### Work required
The lines to extract run from the first line of the entries through the line that contains "cell carcinoma (skin)"; reproduce exactly those lines and no others.

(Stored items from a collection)
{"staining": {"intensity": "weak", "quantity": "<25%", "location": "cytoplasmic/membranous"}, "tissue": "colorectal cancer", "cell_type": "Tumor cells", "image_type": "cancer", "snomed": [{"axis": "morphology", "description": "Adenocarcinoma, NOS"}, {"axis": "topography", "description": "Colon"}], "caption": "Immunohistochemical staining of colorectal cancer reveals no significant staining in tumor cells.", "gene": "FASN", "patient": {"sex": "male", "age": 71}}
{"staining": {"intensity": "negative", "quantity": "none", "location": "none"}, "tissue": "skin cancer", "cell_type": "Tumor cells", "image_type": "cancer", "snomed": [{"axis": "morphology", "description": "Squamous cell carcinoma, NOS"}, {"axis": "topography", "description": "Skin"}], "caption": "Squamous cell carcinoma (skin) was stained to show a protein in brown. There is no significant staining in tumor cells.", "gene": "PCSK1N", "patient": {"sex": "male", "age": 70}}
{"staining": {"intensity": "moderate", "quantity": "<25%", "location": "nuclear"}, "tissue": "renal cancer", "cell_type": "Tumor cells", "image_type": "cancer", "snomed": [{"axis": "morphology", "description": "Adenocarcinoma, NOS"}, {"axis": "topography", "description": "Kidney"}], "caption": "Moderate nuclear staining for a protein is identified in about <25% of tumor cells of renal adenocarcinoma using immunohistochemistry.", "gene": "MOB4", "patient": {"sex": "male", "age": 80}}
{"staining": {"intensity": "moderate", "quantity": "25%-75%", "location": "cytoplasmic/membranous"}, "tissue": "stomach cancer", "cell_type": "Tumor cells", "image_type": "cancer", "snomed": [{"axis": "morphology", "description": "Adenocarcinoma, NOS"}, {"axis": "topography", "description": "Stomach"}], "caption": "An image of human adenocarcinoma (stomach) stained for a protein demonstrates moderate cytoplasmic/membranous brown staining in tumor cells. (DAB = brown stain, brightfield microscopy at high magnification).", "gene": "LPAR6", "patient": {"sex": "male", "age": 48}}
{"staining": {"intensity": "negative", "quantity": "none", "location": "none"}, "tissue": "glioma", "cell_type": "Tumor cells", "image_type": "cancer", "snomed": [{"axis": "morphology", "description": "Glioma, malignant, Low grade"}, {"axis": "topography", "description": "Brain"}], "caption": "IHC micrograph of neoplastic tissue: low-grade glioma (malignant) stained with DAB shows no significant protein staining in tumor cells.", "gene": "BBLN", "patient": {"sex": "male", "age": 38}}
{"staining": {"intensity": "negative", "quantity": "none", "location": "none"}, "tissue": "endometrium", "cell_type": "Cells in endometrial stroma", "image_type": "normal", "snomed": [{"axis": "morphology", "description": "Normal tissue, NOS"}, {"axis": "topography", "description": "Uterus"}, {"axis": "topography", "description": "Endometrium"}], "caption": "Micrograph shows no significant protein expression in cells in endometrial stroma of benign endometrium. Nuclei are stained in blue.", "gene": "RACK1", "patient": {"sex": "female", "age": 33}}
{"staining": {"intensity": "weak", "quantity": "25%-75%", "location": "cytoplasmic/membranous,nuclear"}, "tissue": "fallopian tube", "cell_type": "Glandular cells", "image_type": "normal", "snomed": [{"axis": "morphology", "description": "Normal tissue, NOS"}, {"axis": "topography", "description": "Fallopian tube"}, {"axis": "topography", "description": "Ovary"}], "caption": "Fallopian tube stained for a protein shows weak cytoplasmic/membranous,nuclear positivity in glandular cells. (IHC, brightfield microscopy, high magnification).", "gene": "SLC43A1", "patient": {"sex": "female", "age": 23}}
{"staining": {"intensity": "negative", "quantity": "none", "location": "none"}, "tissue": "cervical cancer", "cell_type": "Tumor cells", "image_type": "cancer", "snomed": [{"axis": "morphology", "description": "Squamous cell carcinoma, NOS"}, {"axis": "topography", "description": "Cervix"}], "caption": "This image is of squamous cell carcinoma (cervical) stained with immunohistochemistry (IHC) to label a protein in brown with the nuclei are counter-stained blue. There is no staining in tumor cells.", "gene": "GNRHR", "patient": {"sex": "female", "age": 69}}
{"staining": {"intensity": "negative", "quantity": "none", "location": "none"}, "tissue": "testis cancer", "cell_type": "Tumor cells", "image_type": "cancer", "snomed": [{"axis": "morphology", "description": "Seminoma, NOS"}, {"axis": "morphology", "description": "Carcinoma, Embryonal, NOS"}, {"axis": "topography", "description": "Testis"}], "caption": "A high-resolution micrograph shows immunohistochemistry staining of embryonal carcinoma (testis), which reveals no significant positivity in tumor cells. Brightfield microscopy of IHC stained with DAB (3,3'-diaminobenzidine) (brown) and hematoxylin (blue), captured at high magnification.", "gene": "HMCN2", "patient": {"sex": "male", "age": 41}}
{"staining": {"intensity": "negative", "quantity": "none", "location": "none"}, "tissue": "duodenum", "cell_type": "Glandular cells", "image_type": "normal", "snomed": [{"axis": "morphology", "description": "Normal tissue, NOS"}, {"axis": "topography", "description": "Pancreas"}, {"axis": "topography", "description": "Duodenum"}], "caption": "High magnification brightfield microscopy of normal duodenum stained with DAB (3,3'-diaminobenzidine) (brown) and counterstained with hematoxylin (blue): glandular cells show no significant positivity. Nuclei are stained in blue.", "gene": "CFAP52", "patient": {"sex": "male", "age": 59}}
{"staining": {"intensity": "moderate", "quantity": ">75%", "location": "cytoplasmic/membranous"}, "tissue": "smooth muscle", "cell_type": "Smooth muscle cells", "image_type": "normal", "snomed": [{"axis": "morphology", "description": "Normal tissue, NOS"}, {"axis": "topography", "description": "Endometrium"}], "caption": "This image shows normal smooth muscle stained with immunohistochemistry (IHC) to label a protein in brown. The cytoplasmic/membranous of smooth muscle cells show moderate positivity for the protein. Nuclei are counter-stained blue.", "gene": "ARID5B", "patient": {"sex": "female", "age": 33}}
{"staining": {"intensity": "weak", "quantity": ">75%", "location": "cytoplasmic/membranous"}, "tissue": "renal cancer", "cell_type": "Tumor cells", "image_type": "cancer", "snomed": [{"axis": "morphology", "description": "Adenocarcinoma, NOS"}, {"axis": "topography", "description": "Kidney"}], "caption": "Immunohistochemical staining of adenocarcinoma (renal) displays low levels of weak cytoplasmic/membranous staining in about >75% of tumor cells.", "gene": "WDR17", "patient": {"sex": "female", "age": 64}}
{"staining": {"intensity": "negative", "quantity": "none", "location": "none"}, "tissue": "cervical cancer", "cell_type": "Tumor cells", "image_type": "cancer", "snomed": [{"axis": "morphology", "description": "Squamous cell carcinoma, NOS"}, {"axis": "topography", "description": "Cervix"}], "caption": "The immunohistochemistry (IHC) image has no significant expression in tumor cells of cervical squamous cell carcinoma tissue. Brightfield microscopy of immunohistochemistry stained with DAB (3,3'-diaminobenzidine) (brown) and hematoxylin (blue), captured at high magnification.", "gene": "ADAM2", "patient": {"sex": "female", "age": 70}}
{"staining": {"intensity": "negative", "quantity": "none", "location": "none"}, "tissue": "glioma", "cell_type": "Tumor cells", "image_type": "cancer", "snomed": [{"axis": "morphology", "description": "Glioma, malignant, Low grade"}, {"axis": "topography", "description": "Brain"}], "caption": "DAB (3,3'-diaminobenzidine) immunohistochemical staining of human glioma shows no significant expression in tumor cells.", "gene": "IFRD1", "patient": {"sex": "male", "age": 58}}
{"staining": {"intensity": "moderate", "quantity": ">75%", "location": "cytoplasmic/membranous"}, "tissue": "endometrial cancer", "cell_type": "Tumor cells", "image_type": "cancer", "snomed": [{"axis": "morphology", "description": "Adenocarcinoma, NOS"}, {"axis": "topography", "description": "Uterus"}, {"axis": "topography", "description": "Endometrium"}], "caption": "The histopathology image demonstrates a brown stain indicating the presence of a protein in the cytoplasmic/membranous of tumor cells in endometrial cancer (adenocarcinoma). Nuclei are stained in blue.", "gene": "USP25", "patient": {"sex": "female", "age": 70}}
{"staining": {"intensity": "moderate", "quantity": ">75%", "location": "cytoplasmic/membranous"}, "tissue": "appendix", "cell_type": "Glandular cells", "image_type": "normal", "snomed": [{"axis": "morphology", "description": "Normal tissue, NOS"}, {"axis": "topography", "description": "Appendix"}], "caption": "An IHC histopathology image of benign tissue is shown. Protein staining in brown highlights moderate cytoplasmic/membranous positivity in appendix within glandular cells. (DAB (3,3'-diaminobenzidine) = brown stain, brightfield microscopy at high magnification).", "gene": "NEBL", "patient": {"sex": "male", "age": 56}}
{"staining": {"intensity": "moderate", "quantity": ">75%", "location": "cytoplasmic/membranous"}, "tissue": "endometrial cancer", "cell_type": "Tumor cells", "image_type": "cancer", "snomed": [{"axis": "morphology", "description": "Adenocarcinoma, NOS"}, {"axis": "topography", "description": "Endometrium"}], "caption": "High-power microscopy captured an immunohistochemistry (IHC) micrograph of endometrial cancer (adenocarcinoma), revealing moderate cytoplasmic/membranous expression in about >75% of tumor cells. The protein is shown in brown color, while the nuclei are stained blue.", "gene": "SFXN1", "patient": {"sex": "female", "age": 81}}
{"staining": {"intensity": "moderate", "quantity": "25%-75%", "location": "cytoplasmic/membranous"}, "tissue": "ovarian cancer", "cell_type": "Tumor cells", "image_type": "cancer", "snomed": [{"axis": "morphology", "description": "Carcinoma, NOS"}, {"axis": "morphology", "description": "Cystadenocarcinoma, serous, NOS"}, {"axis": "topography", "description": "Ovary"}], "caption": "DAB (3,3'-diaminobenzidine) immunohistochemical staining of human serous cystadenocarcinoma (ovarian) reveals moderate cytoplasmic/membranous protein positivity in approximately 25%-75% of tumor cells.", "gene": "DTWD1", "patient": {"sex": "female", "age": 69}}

### Written solution
{"staining": {"intensity": "weak", "quantity": "<25%", "location": "cytoplasmic/membranous"}, "tissue": "colorectal cancer", "cell_type": "Tumor cells", "image_type": "cancer", "snomed": [{"axis": "morphology", "description": "Adenocarcinoma, NOS"}, {"axis": "topography", "description": "Colon"}], "caption": "Immunohistochemical staining of colorectal cancer reveals no significant staining in tumor cells.", "gene": "FASN", "patient": {"sex": "male", "age": 71}}
{"staining": {"intensity": "negative", "quantity": "none", "location": "none"}, "tissue": "skin cancer", "cell_type": "Tumor cells", "image_type": "cancer", "snomed": [{"axis": "morphology", "description": "Squamous cell carcinoma, NOS"}, {"axis": "topography", "description": "Skin"}], "caption": "Squamous cell carcinoma (skin) was stained to show a protein in brown. There is no significant staining in tumor cells.", "gene": "PCSK1N", "patient": {"sex": "male", "age": 70}}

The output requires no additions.